#### [DATA SECTION]
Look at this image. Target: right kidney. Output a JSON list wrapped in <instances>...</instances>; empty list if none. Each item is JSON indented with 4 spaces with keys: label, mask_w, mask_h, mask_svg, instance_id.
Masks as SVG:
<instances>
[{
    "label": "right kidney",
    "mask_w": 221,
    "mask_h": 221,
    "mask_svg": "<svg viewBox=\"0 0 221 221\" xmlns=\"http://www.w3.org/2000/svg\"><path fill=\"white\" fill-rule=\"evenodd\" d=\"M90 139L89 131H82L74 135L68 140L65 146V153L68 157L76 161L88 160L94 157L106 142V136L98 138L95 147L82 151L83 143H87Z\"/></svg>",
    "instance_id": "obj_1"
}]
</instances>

#### [EXERCISE DESCRIPTION]
Rewrite the lines above as a numbered list, omitting any blank lines.

#### [SOLVED EXERCISE]
1. Look at this image. Target: right kidney. Output a JSON list wrapped in <instances>...</instances>; empty list if none. Each item is JSON indented with 4 spaces with keys: label, mask_w, mask_h, mask_svg, instance_id.
2. Masks as SVG:
3. <instances>
4. [{
5.     "label": "right kidney",
6.     "mask_w": 221,
7.     "mask_h": 221,
8.     "mask_svg": "<svg viewBox=\"0 0 221 221\" xmlns=\"http://www.w3.org/2000/svg\"><path fill=\"white\" fill-rule=\"evenodd\" d=\"M90 139L89 131H82L74 135L68 140L65 146V153L68 157L76 161L88 160L94 157L106 142V136L98 138L95 147L82 151L83 143H87Z\"/></svg>",
9.     "instance_id": "obj_1"
10. }]
11. </instances>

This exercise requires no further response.